Tuesday, August 7, 2018

Book Review: Meeting Wise: Making the Most of Collaborative Time for Educators (2014)


Just read Liz City's Meeting Wise: Making the Most of Collaborative Time for Educators (2014) after hearing her present her work on meeting theory and practice in schools at the Harvard Principals' Center "Art of Leadership" institute. My very brief take away: This is and will be perhaps the most useful and easily implementable text I've had in a long time.

Basically, City's argument about effective, growth-driven collaborative meetings is that they need to happen in schools that are learning communities. In the schools of yore, teachers and even leadership didn't mind not reaching all learners and their challenges, as they didn't mind refusing professional learning--they taught how they always taught, and without much change, as students needed to learn on their terms (or not learn at all).

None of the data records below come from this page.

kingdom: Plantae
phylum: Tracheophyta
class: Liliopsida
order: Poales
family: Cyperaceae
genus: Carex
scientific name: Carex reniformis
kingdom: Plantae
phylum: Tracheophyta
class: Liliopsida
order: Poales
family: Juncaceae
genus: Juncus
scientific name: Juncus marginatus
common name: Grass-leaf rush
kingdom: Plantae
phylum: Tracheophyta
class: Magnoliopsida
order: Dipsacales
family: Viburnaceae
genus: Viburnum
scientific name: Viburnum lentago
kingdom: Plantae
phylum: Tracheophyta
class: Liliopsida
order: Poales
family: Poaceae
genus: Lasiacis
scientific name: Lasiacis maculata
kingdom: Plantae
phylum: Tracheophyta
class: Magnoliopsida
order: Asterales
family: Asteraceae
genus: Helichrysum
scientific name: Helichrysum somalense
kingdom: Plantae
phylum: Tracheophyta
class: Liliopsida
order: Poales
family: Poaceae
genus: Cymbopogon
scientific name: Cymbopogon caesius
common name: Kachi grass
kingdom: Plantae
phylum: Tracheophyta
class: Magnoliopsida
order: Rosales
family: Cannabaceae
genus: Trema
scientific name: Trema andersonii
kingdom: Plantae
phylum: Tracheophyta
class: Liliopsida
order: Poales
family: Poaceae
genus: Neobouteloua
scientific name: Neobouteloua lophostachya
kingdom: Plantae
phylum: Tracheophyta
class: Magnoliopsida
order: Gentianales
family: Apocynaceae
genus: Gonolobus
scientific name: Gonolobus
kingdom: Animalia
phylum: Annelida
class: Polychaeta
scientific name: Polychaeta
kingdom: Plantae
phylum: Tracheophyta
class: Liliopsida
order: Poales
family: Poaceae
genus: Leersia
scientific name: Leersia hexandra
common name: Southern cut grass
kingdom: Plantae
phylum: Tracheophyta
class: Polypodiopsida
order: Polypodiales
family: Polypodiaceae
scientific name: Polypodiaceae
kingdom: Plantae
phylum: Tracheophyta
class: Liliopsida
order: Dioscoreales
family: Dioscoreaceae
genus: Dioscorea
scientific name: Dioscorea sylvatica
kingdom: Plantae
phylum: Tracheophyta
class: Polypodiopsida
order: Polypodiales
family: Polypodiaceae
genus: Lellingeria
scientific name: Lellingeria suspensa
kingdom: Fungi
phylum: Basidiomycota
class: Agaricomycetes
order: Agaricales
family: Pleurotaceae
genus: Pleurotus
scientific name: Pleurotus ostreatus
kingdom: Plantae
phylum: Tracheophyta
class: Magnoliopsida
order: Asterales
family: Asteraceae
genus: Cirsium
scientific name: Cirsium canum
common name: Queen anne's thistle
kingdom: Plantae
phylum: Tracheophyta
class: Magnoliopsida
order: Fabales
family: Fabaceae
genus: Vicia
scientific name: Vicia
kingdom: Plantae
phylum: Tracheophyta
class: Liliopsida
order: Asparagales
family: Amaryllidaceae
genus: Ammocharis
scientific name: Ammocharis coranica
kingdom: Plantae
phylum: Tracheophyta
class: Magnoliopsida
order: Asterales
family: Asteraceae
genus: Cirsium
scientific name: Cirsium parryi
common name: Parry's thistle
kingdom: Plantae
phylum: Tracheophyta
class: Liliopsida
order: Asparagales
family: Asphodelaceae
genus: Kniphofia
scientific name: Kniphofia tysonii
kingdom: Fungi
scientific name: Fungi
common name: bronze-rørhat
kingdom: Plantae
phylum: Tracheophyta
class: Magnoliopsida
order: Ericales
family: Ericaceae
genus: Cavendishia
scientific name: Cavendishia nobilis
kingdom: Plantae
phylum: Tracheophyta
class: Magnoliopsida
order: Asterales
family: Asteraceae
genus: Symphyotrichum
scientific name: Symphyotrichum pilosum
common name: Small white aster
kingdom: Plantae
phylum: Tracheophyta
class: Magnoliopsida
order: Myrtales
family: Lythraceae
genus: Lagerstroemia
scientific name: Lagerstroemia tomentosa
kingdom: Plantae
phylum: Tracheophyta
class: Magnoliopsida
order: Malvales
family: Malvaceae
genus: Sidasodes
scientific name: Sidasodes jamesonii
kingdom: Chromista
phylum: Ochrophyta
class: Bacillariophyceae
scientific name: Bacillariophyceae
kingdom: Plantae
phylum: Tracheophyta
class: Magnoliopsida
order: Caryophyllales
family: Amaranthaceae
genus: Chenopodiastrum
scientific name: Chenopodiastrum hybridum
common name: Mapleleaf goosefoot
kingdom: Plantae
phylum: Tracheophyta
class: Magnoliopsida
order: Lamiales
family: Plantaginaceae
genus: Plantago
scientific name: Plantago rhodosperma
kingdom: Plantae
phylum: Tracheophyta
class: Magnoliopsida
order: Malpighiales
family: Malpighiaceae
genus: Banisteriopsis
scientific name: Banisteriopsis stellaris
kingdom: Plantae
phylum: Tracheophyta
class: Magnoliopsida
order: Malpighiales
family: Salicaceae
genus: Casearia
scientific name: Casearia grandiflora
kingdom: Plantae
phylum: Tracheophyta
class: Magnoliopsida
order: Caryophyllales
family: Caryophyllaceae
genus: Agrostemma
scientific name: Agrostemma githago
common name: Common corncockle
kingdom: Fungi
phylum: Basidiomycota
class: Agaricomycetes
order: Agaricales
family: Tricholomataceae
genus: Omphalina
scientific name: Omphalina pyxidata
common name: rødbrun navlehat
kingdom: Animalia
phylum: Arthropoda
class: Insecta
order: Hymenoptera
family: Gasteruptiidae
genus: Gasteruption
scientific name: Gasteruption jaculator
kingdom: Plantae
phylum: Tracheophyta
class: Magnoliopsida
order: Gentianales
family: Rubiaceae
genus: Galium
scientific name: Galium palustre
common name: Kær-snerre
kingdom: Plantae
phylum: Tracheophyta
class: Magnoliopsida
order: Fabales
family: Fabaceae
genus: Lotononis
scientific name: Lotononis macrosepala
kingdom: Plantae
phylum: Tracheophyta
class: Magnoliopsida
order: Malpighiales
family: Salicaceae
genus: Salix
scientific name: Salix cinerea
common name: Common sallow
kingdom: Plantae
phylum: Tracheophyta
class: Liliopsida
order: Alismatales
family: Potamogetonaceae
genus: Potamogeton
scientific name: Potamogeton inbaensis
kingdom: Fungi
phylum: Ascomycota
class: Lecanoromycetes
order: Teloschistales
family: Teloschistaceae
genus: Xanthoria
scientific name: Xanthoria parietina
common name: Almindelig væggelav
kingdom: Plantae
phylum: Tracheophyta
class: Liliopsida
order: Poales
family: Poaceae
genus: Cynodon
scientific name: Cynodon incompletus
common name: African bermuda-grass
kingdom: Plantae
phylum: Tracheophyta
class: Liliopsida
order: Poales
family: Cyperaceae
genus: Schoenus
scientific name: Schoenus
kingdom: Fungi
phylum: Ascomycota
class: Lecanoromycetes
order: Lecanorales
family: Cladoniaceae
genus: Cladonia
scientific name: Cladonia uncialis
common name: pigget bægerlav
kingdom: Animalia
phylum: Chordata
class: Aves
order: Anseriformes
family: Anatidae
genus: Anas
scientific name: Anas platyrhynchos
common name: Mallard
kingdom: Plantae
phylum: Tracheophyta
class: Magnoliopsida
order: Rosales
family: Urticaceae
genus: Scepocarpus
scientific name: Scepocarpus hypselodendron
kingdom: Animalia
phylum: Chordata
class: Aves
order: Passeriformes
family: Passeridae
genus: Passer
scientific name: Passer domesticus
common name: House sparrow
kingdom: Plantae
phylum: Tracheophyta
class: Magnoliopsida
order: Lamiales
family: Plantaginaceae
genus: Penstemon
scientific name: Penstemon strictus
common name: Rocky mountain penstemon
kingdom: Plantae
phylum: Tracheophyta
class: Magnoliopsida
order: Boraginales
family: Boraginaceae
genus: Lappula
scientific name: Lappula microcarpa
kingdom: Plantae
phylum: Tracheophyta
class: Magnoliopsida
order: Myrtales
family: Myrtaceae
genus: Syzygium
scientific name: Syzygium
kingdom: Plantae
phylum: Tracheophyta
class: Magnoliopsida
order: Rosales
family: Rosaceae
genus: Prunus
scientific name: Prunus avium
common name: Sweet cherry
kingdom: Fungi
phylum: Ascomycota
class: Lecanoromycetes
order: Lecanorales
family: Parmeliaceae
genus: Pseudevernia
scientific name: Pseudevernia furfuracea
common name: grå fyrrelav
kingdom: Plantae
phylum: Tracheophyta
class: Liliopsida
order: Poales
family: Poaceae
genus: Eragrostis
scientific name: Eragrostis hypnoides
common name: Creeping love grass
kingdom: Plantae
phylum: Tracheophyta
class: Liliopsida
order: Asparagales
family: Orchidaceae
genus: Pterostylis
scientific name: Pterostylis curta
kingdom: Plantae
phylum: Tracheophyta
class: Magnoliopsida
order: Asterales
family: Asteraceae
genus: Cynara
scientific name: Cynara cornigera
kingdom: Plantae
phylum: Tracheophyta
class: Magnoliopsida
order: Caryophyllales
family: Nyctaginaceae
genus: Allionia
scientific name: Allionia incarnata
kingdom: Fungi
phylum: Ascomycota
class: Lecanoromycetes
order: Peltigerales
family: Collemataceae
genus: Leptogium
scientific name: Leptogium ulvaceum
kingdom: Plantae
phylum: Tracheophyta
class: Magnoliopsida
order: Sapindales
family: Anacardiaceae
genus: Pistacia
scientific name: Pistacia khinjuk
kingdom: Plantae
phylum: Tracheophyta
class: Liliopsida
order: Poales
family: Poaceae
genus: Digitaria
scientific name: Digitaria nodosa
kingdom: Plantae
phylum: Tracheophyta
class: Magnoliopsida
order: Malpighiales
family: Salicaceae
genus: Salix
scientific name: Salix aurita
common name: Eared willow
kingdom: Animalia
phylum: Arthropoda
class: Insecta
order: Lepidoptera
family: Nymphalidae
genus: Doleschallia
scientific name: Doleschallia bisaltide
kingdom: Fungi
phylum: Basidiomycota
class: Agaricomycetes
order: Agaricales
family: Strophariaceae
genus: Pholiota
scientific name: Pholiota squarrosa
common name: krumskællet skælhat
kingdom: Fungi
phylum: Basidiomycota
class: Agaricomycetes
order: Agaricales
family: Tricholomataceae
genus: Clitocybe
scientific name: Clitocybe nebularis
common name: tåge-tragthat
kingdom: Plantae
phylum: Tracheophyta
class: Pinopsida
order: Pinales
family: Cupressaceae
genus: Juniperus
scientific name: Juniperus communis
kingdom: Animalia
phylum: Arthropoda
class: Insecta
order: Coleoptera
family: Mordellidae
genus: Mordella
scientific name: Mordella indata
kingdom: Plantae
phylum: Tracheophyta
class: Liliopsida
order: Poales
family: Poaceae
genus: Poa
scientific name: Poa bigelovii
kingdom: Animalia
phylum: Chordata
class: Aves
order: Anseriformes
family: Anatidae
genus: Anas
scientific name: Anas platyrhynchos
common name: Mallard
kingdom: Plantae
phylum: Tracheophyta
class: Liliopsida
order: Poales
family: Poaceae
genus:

Her argument, underlying her work, is that schools that embrace emerging and evolving challenges and changes in education and in students require a robust and intentional meeting culture. If adults are collaborating well towards learning objectives and outcomes, then all students are being served.

What is most useful about City's work are her actionable items (templates, protocols, checklists): her checklists for effective meetings (does it have an objective linked to student learning? does it have meaningful activities?); her protocols for various types of meetings; her recommendations for max. time for each meeting moment; her recommendations for engaging activities; her acknowledgement of challenges to and the learning curve of a facilitator; and her agenda template, which, if done right, fulfills the entire checklist.

In reflecting on her work, I understand now more than ever that meetings are opportunities--valuable, rare opportunities--for meaningful adult learning and collaboration, and they need to be structured as such. In that sense, they're a sort of classroom that engages and empowers its learners. If done right, meetings can be meaningful and even fun--and ideally, they model the sort of learning that we would expect in our classrooms, too.

Looking forward, I would like to spend as much time planning a meeting as I do holding it. I would like to include a clear objective and agenda communicated in advance (I've been doing the latter but not the former) by adapting City's form (template as google doc is available here!). And I would like to elicit "plus/delta" feedback at the end of each meeting to build in reflection and growth in to the meeting culture itself.